In light of these rapid developments, Professor Achim Wambach, president of the Centre for European Economic Research (ZEW) and chairman of the German Monopolies Commission, and Hans Christian Müller, editor at Handelsblatt, are looking into how the basic principles of the social market economy can successfully be translated into this new digital age. In their new book “Digitaler Wohlstand für alle – Ein Update der Sozialen Marktwirtschaft ist möglich”, which is released by Campus Verlag, they explain how we can secure prosperity for all, even in the internet age. While the authors are convinced that Ludwig Erhard’s policies no longer have a place in today’s world, his ideas still have merit.

In the book, the authors detail the implications of digitalisation for individual markets and the entire economic and prosperity model. They look at the Big Five in the internet economy, list the challenges posed by the data economy, describe the imminent split of the labour market and explain why new business models are stirring up old markets.
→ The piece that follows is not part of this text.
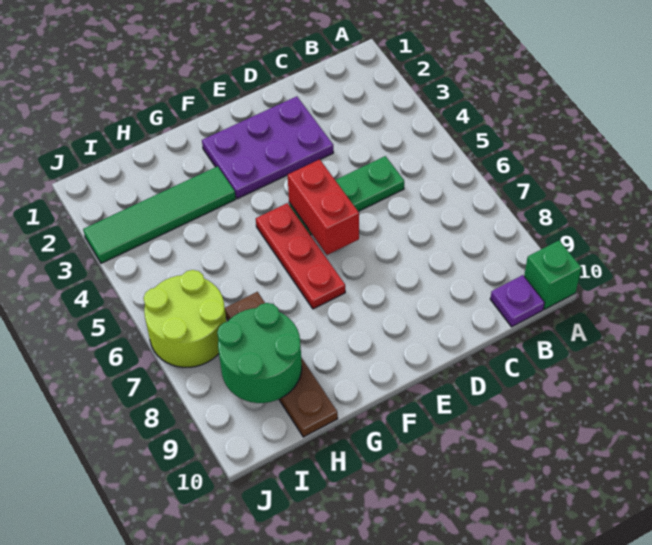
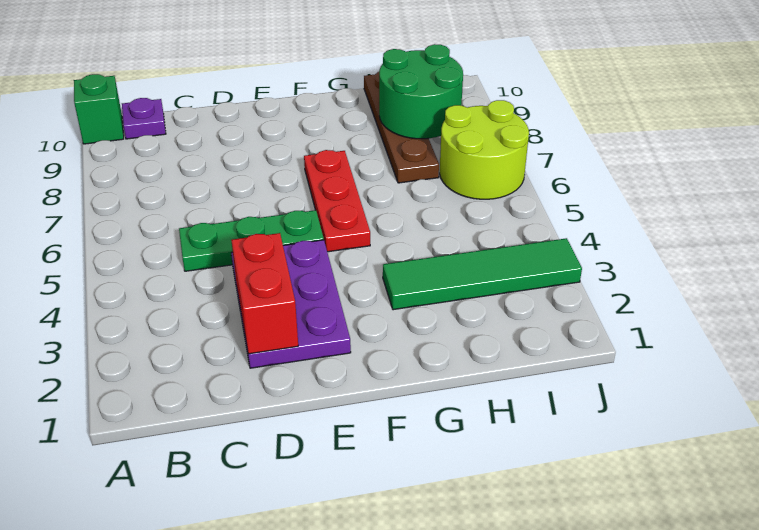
purple 2x3 plate [202,96,333,199] -> purple 2x3 plate turned to [231,240,351,368]
red 1x2 brick [288,159,359,255] -> red 1x2 brick moved to [231,233,298,354]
According to the authors, competition between firms remains a decisive force even in the digital age, producing innovations, rewarding effort and giving everyone a chance to succeed. It is therefore important to protect fair competition from the monopolising tendencies of the internet economy.

Digitalisation exhibits great potential to increase our prosperity. However, if the potential profits are to be shared by everyone, the current economic order must be adapted to fit the times. Strategies developed by Ludwig Erhard many decades ago may still be helpful in this endeavour, even if they no longer entirely fit our needs and have to be modified. Now just as back then, the markets need rules and must be monitored to ensure that they work to the benefit of everyone and do not develop destructive forces. If we set the correct path now, Ludwig Erhard’s vision of prosperity for all can still become a reality in the digital age.